Bramble grew up in New Jersey and began skiing recreationally in Pennsylvania's Poconos at age 11. By 1994, he was a serious snowboarder and occasional skier living in the Lake Tahoe area when he became paralyzed in a snowboarding accident. He soon taught himself to monoski and moved to Winter Park, Colorado, where he joined the Winter Park Disabled Ski Team. He returned to the Tahoe area soon after, settling in Truckee, California, but having acquired the racing skills that he needed. He was named to the U.S. Disabled Ski Team in 1998 after winning the super G at that year's U.S. Disabled Alpine Championships.

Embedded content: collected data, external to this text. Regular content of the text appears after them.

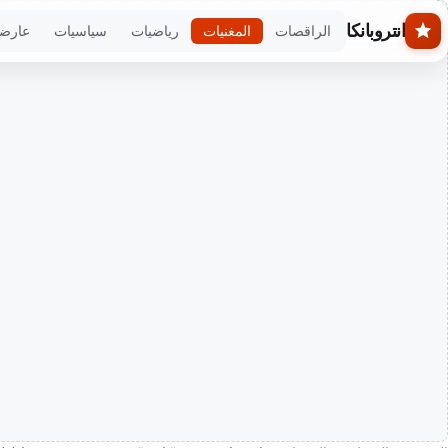
Skip to main conten
انتروبانكا
الراقصات
المغنيات
رياضيات
سياسيات
عارض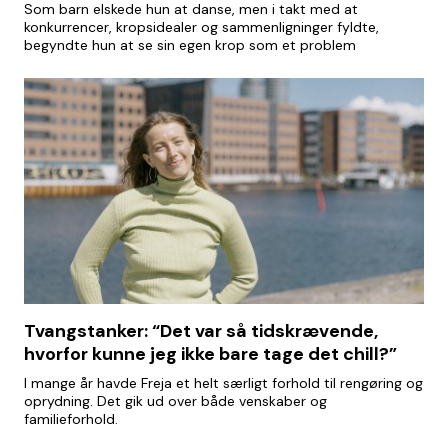
Som barn elskede hun at danse, men i takt med at
konkurrencer, kropsidealer og sammenligninger fyldte,
begyndte hun at se sin egen krop som et problem
Tvangstanker: “Det var så tidskrævende,
hvorfor kunne jeg ikke bare tage det chill?”
I mange år havde Freja et helt særligt forhold til rengøring og
oprydning. Det gik ud over både venskaber og
familieforhold.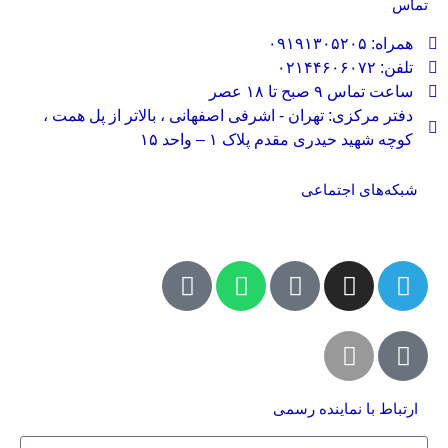
تماس
همراه: ۰۹۱۹۱۳۰۵۲۰۵
تلفن: ۰۲۱۴۴۶۰۶۰۷۲
ساعت تماس ۹ صبح تا ۱۸ عصر
دفتر مرکزی: تهران - اشرفی اصفهانی ، بالاتر از پل همت ،
کوچه شهید حیدری مقدم پلاک ۱ – واحد ۱۵
شبکه‌های اجتماعی
ارتباط با نماینده رسمی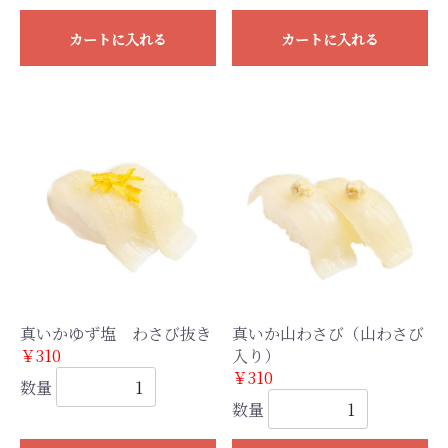
カートに入れる
カートに入れる
真いかゆず塩 わさび抜き
真いか山わさび（山わさび
￥310
入り）
￥310
数量
数量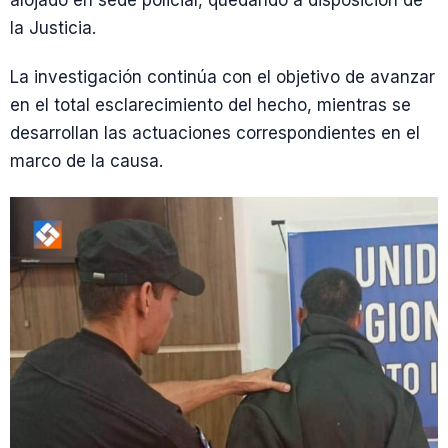
alojado en sede policial, quedando a disposición de
la Justicia.
La investigación continúa con el objetivo de avanzar
en el total esclarecimiento del hecho, mientras se
desarrollan las actuaciones correspondientes en el
marco de la causa.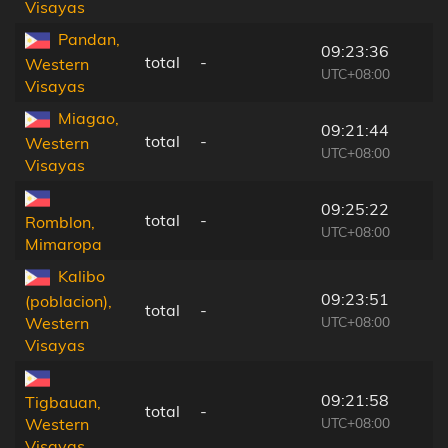
Visayas
Pandan,
09:23:36
total
-
Western
UTC+08:00
Visayas
Miagao,
09:21:44
total
-
Western
UTC+08:00
Visayas
09:25:22
total
-
Romblon,
UTC+08:00
Mimaropa
Kalibo
09:23:51
(poblacion),
total
-
UTC+08:00
Western
Visayas
09:21:58
Tigbauan,
total
-
UTC+08:00
Western
Visayas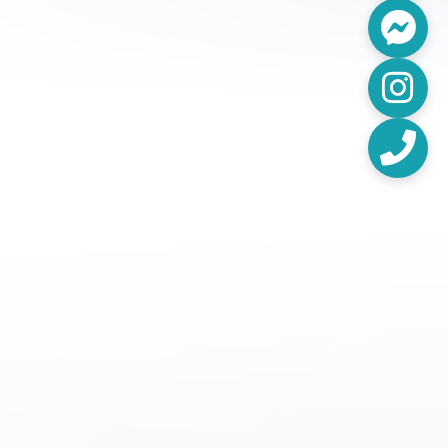
Fac
Inst
電話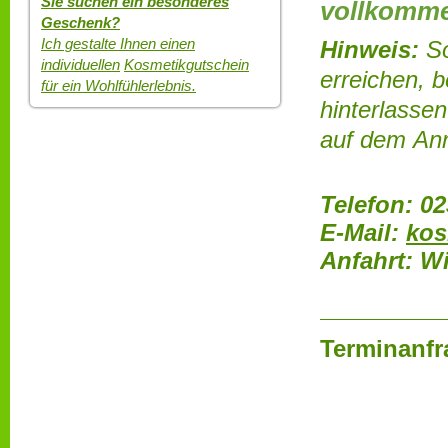
Sie suchen ein besonderes
vollkomme
Geschenk?
Ich gestalte Ihnen einen
Hinweis:
So
individuellen
Kosmetikgutschein
erreichen, b
für ein Wohlfühlerlebnis.
hinterlassen
auf dem Anr
Telefon:
02
E-Mail:
kos
Anfahrt: W
Terminanfr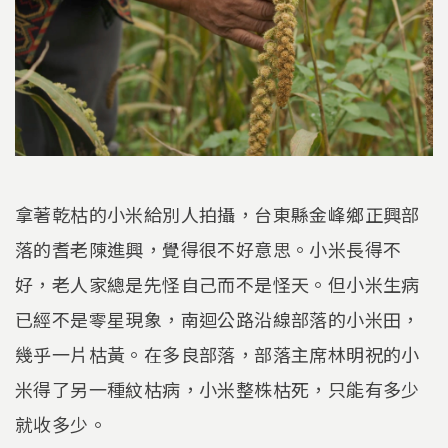
拿著乾枯的小米給別人拍攝，台東縣金峰鄉正興部
落的耆老陳進興，覺得很不好意思。小米長得不
好，老人家總是先怪自己而不是怪天。但小米生病
已經不是零星現象，南迴公路沿線部落的小米田，
幾乎一片枯黃。在多良部落，部落主席林明祝的小
米得了另一種紋枯病，小米整株枯死，只能有多少
就收多少。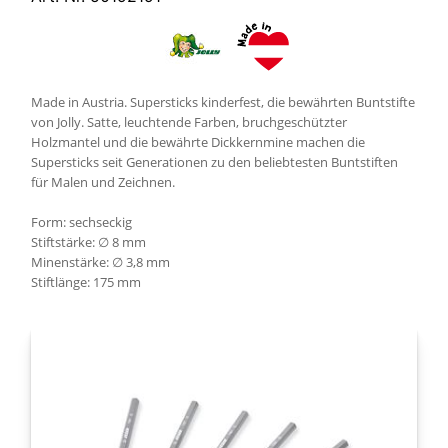
Made in Austria. Supersticks kinderfest, die bewährten Buntstifte
von Jolly. Satte, leuchtende Farben, bruchgeschützter
Holzmantel und die bewährte Dickkernmine machen die
Supersticks seit Generationen zu den beliebtesten Buntstiften
für Malen und Zeichnen.
Form: sechseckig
Stiftstärke: ∅ 8 mm
Minenstärke: ∅ 3,8 mm
Stiftlänge: 175 mm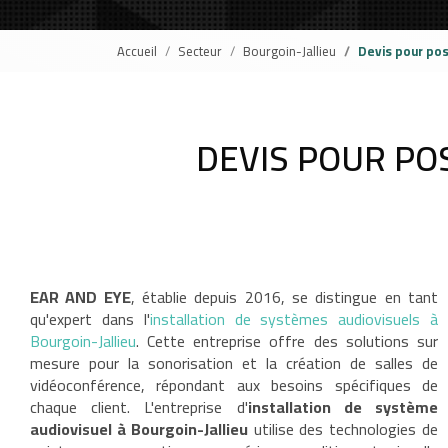
Accueil
Secteur
Bourgoin-Jallieu
Devis pour pos
DEVIS POUR PO
EAR AND EYE
, établie depuis 2016, se distingue en tant
qu'expert dans l'
installation de systèmes audiovisuels à
Bourgoin-Jallieu
. Cette entreprise offre des solutions sur
mesure pour la sonorisation et la création de salles de
vidéoconférence, répondant aux besoins spécifiques de
chaque client. L'entreprise d'
installation de système
audiovisuel à Bourgoin-Jallieu
utilise des technologies de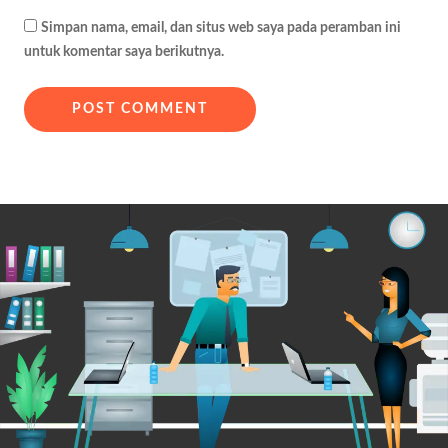
Simpan nama, email, dan situs web saya pada peramban ini
untuk komentar saya berikutnya.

Since 1998, Bramble has had an on-and-off relationship with the U.S. Ski Team, often competing in World Cup competition but eschewing traditional race training in favor of freeskiing with friends at Squaw Valley, California. His greatest success has come in downhill, beginning with a World Cup win on the Paralympic course at Snowbasin, Utah in 2001. A year later, Bramble was the odds-on favorite to win the downhill gold at the 2002 Winter Paralympics in Salt Lake City, Utah, and he did not disappoint, beating teammate Chris Devlin-Young by just 0.17 seconds. Two years later at the Disabled Alpine Skiing World Championships in Wildschönau, Austria, he again won gold in downhill, defeating Germany's Thomas Mayer by an astonishing 1.44 seconds. Two years later at the 2006 Winter Paralympics in Torino, Italy, the pressure was on Bramble to win his third straight major world downhill championship. Once again Bramble proved his dominance, again knocking teammate Devlin-Young down to the silver-medal position with a wild run that won him the gold by nearly a full second.

Bramble has made a reputation for himself not only as a racer but also as a freeskier. One of the first people to take a monoski into terrain parks, halfpipes, and extreme terrain, Bramble and teammate Monte Meier are featured in Warren Miller's 2006 ski movie Off the Grid.

Injuries and health problems have plagued Bramble throughout his career, and as of October 2006 it was questionable whether he would compete during the upcoming season, in which not a single downhill was scheduled on the World Cup calendar.